The stones’ revenge? Absurd. And yet what other explanation could there be? I’m the unlikeliest candidate for gout – I’m skinny and somewhat underweight, I don’t drink much and I follow a simple gluten-free diet. But if it was the stones, then I reckon I got off lightly. There are worse ailments than the relatively trivial and comical gout. And the pain soon passed and the swelling soon went down and neither have returned (though I do still get the occasional twinge). And I didn’t come face to face with the Devil himself and I didn’t crash the car on the M4. So perhaps it was just a warning shot, a mere slap on the wrist (‘ok, but don’t do it again’)? Perhaps the stones were just playing a joke on me, laughing at me as I sat there, shoe and sock in hand, bewildered and alarmed?

And if it was the stones of Stanton Drew punishing me merely for counting them, just imagine what their even mightier cousins at Stonehenge could do to the vandals who desecrated them on the eve of the Solstice itself, when those megaliths must be at their most powerful. Have those vandals gone down with something much worse than gout? If so, should we feel sorry for them? No. It would serve them right. They should have known better. Just as I should have known better at Stanton Drew.

PS Folklore might claim that it’s impossible to accurately count the stones, but did I in fact manage it? I can’t say, as it happens. Because I can’t remember what tally I ended up with – that pain completely wiped those numbers from my mind. And even if I could remember, there doesn’t appear to be an official, objective tally to check them against; my guidebook (the Megalithic Portal’s The Old Stones) says that one circle contains “up to 26” stones and another contains “between 9 and 12” stones.

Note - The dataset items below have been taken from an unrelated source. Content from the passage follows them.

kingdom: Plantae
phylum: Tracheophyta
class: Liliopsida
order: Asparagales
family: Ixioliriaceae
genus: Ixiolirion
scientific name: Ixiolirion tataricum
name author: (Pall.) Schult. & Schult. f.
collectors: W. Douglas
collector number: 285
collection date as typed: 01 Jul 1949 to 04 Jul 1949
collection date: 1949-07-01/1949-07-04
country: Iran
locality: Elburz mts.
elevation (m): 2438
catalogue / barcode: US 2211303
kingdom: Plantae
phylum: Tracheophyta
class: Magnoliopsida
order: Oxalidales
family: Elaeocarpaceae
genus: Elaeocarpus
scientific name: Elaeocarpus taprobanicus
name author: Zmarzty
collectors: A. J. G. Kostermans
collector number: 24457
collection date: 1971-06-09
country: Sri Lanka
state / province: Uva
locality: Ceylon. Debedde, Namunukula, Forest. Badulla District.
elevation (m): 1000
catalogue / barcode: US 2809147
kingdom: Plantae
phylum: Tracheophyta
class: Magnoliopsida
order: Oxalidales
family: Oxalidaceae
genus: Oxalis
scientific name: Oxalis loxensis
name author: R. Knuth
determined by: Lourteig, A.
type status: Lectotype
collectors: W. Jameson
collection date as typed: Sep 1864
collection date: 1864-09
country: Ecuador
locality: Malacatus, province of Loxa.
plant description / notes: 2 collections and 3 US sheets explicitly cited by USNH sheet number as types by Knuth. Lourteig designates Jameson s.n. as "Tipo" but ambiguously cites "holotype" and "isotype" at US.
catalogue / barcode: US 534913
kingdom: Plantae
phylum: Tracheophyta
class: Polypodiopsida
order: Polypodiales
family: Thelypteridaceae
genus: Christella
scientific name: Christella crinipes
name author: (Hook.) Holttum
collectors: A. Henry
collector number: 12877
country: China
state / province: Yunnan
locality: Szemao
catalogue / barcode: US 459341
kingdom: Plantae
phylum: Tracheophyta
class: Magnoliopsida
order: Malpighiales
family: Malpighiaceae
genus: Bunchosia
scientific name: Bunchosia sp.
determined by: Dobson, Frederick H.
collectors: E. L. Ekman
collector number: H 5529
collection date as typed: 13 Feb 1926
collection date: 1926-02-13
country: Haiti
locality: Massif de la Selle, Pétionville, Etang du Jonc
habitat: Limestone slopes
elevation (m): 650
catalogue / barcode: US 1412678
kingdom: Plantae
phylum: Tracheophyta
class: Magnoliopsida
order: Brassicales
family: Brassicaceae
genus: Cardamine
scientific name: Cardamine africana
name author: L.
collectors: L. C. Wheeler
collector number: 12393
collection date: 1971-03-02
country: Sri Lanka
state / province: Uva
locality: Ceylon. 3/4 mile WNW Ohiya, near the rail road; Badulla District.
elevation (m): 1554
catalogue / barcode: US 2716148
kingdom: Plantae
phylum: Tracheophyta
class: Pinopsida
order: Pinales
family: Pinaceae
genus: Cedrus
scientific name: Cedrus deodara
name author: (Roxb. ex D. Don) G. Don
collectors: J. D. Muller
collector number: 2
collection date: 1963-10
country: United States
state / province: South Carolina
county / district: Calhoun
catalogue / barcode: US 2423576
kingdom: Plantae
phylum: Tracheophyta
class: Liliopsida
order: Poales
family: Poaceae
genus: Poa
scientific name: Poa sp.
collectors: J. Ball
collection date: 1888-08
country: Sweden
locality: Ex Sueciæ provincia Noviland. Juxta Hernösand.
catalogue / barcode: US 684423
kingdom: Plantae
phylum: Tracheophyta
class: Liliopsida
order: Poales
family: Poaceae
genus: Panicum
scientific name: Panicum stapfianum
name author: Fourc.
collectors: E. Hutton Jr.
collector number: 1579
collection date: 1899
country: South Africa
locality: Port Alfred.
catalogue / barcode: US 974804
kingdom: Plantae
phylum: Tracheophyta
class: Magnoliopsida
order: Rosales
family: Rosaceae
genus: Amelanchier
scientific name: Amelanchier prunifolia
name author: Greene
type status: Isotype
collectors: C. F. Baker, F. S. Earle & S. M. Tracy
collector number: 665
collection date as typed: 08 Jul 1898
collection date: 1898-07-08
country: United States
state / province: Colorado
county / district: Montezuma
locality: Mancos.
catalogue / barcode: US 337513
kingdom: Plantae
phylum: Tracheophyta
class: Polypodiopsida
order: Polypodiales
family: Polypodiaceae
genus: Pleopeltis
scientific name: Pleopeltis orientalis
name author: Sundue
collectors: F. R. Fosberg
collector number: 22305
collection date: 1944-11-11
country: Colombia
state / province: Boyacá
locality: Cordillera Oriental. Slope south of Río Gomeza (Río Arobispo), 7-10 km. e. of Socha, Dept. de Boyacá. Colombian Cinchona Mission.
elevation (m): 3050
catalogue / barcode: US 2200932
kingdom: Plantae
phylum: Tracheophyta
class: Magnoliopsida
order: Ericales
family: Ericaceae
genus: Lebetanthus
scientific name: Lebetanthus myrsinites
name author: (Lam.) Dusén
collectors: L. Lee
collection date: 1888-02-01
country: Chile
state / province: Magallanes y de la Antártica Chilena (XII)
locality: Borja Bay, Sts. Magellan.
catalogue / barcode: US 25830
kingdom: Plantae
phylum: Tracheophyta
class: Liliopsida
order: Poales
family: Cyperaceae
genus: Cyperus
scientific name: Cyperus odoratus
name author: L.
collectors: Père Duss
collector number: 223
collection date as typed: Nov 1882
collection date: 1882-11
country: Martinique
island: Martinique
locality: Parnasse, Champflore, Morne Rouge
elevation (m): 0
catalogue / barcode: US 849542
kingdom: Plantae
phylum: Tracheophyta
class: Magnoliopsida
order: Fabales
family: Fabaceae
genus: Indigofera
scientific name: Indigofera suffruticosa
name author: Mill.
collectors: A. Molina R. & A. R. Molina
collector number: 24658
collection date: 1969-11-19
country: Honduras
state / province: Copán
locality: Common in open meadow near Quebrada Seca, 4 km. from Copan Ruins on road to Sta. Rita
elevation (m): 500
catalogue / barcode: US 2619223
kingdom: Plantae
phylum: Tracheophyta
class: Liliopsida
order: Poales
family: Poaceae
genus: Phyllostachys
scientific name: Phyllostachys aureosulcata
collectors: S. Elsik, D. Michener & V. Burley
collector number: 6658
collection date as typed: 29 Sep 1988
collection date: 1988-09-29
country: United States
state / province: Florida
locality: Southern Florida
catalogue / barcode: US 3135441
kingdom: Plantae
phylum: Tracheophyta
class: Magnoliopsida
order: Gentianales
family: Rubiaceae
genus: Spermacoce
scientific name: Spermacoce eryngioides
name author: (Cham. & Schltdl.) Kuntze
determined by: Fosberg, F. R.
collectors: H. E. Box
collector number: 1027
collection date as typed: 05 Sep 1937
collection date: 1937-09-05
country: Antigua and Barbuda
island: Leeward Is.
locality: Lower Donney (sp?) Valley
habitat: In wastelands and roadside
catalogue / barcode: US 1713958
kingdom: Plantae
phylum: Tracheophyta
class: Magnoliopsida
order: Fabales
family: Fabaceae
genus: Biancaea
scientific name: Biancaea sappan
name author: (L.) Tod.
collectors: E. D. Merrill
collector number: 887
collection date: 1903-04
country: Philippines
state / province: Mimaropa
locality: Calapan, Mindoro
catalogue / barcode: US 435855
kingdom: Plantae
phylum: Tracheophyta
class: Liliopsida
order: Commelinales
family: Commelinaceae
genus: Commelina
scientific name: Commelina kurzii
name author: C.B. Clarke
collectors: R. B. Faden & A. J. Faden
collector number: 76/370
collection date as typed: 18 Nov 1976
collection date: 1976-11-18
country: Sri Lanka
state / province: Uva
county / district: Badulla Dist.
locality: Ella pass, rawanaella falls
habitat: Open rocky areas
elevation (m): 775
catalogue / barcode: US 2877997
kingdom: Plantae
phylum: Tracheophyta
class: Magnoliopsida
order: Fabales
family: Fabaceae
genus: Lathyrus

So perhaps no one has managed an accurate and consistent count, after all!

PPS The earliest reference I can find is from an eighteenth-century antiquarian called John Wood, who wrote this in 1749: “No one, say the Country People about Stantondrue, was ever able to reckon the number of these metamorphosed Stones, or to take a Draught (ie sketch) of them, tho’ several have attempted to do both, and proceeded till they were either struck dead upon the Spot, or with such an illness as soon carried them off.” Yes, I reckon I got off pretty lightly.